[Texte]

---------------

Par Thierry Le Peut

PRESENTATION
"Le Rebelle" ("Renegade") est une série télévisée américaine en 110 épisodes de 42 minutes. Elle a été créée par Stephen J. Cannell. Diffusée entre le 14 septembre 1992 et le 28 avril 1996 en syndication. Puis, du 13 septembre 1996 au 04 avril 1997 sur le réseau USA Network. En France, la série a été diffusée sur TF1 à partir du 8 janvier 1995. Suivront de nouvelles diffusions sur TF6, NT1, RTL9, Canal Jimmy et AB1.

SYNOPSIS
Reno Raines est un très bon flic expert en arts martiaux. Il fait la promesse à sa fiancée Valerie Prentiss de quitter la police. Mais, avant de partir, Reno veut témoigner contre des flics véreux. Par exemple, le lieutenant Dutch Dixon. Ou bien encore le Sergent Woody Bickford et l'inspecteur Bussy Burrell. C'est alors que Reno se retrouve piégé par le lieutenant Dixon. Ce dernier demande à l'inspecteur Bussy Burrell de faire sortir de prison Cletus « Hogg » Adams pour qu'il tue Reno. Malheureusement, Cletus tire sur Valerie, Dixon tue Bussy Burrell et fait accuser Reno du meurtre...

ANALYSE
"Le Rebelle" n’est pas l’une des séries les plus connues de Stephen J. Cannell. Pourtant, il en est le créateur unique alors qu’il a co-créé ses grands succès des années 80. On retiendra notamment "Agence Tous Risques", "Riptide" et "Un flic dans la mafia". Le titre appartient donc au catalogue post-80 du producteur, où il a pour voisin "Les dessous de Palm Beach". Ainsi, ensemble, ces deux programmes marquent le prolongement du succès populaire rencontré par le producteur-scénariste au milieu de la décennie 1980. Mais aussi son chant du cygne durant les années 90.

---------------

[Explorer le document]
[a] Répondez à ces questions sur le texte consacré à la série « Le Rebelle » :
(i) Sur quelle chaîne française la série a-t-elle été diffusée à partir du 8 janvier 1995 ?
(ii) À qui Reno Raines promet-il de quitter la police ?
(iii) Quelle série le texte présente-t-il comme voisine du « Rebelle » dans le catalogue post-80 du producteur ?
[b] Prolongez le texte sur la série « Le Rebelle » à partir de sa dernière phrase.

---------------

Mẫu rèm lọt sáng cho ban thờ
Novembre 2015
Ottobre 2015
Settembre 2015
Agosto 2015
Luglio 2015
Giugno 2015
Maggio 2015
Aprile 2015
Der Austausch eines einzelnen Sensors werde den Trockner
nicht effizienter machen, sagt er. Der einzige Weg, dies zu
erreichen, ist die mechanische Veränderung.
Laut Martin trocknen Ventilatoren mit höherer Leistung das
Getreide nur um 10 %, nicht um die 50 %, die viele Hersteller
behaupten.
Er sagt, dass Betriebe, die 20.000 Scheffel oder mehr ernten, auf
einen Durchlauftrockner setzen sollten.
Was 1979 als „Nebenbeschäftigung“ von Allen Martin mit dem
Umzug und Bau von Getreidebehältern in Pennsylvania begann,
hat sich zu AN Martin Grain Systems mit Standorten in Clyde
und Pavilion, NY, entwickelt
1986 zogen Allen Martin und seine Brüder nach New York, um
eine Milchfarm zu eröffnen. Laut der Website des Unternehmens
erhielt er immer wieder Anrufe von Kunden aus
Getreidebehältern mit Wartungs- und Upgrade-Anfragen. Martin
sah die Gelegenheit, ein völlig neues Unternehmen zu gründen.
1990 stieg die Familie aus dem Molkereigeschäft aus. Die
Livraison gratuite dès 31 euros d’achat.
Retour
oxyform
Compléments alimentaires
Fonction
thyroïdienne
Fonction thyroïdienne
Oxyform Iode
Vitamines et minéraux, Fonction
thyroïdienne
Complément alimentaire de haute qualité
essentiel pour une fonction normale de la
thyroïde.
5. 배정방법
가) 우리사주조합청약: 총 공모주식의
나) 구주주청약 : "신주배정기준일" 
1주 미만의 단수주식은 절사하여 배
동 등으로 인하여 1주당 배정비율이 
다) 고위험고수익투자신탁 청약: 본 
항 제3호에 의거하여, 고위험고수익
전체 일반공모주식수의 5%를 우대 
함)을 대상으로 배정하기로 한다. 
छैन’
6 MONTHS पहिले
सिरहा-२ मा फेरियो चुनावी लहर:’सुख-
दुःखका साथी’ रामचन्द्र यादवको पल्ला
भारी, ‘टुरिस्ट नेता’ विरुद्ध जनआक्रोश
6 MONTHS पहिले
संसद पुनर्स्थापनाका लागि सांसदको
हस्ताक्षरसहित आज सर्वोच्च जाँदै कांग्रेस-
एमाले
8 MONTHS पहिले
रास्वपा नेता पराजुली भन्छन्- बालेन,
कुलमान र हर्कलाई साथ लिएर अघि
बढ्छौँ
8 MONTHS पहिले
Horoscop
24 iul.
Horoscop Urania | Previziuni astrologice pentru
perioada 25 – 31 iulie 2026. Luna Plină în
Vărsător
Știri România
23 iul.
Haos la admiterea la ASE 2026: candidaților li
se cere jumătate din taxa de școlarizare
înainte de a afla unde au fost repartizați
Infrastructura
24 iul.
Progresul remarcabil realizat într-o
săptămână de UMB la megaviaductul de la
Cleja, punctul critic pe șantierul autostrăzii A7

---------------

[Réponses de l'exercice]
[a]
(i) Sur TF1.
(ii) À sa fiancée, Valerie Prentiss.
(iii) « Les dessous de Palm Beach ».

[b]
Cannell 90'
L’époque de l’indépendance flamboyante est désormais achevée. En effet, le temps est venu pour Cannell de rentrer dans le rang avec ces deux produits populaires mais sans grande créativité. Deux séries que le scénariste crée avant de les confier à d’autres mains. En l’occurrence celles des producteurs Stu Segall (partenaire sur "Rick Hunter") et Richard C. Okie. Pourtant, si "Les dessous de Palm Beach" apparaît comme une déclinaison policière assez atypique dans le parcours de Cannell, mélange d’ultra-classicisme et de glamour, "Le Rebelle" incarne au contraire le cœur même de l’inspiration « cannellienne ». Notamment en transposant dans la modernité la recette pionnière du justicier parcourant le pays sur la selle de son destrier, évidemment fidèle.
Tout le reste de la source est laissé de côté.